Day after day, I trudged to Canada to retrieve food and water. She refused to put anything to her lips most of the time. Instead, she shrunk down, and turned away with a moan, whispering about Kiraly or the Tisza or calling for Mama. A pain seared through my chest when she mentioned Mama. Throughout our time in Auschwitz, our life at the mercy of Mengele's gloved hands, I had been so focused on staying alive that I never wanted to think about whether my parents were alive or not. I looked for them each day in the faces of the passing prisoners. In fact, I had never even imagined what would happen if the war ended, where we would go, what we would do. I just assumed that they would be alive, ready to take us back with open arms. As I watched Hajna toss and turn in the stillness of the deserted camp, a searing pain shot through my chest as I began to face the reality that I may not ever see our family again.
I shook it out of my mind with great fervor as I forced water down Hajna's throat. It made a gurgling sound as it went down and she coughed slightly.
"Papa, Zsolt took our…" she mumbled, but didn't finish the sentence. Her eyes closed and she licked her dry lips once again. Her breath continued, steady and slowly. I turned to my side and curled up into a ball next to her.

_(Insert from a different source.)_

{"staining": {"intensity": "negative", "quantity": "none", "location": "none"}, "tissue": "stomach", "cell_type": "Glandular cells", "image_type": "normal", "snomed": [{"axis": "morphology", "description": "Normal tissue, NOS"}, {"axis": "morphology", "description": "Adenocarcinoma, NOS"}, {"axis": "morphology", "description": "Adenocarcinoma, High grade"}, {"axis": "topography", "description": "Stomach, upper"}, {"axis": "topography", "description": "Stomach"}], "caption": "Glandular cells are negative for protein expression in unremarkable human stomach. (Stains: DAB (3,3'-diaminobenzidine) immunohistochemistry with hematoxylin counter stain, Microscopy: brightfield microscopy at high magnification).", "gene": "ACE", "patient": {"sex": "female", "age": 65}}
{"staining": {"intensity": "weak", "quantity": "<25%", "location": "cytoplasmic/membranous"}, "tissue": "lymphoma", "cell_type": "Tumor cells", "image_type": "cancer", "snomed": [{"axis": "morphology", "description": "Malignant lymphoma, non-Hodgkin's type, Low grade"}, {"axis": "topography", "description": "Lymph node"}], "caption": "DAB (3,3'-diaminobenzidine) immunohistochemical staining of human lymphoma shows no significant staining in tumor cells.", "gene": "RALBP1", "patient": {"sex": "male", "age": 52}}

After a few hours, I heard something in the distance. It sounded like an advancing army. There were heavy sounds of Jeeps rolling and crunching on the ice and snow. My heart did a flip and I took I deep breath. Perhaps the SS had come back to kill us all. After counting to ten, I sat up as straight as I was able under the confines of the bunk and looked out of the foggy window. Men with rough faces and buzz cuts marched forward, brandishing rifles and guns. But their guns weren't drawn. They were reaching their strong arms out to the twig-like creatures unable to move. Some of the men were wiping their eyes. I saw one duck behind a Jeep, probably praying that no one would see him as he threw up.